Collected data
--- START ---

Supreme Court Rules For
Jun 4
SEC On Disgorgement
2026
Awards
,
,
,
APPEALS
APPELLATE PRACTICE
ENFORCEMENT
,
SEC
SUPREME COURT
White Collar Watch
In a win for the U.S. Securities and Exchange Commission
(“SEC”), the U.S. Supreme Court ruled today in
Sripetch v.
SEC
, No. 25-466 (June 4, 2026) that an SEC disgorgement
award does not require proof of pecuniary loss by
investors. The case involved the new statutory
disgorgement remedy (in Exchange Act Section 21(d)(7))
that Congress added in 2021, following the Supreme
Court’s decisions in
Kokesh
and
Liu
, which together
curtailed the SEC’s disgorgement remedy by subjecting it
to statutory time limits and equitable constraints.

--- END ---

▶ **WHAT YOU WILL DO**
Without dropping a single line, output the records above exactly.

▶ **RESPONSE TO THE TASK**
Supreme Court Rules For
Jun 4
SEC On Disgorgement
2026
Awards
,
,
,
APPEALS
APPELLATE PRACTICE
ENFORCEMENT
,
SEC
SUPREME COURT
White Collar Watch
In a win for the U.S. Securities and Exchange Commission
(“SEC”), the U.S. Supreme Court ruled today in
Sripetch v.
SEC
, No. 25-466 (June 4, 2026) that an SEC disgorgement
award does not require proof of pecuniary loss by
investors. The case involved the new statutory
disgorgement remedy (in Exchange Act Section 21(d)(7))
that Congress added in 2021, following the Supreme
Court’s decisions in
Kokesh
and
Liu
, which together
curtailed the SEC’s disgorgement remedy by subjecting it
to statutory time limits and equitable constraints.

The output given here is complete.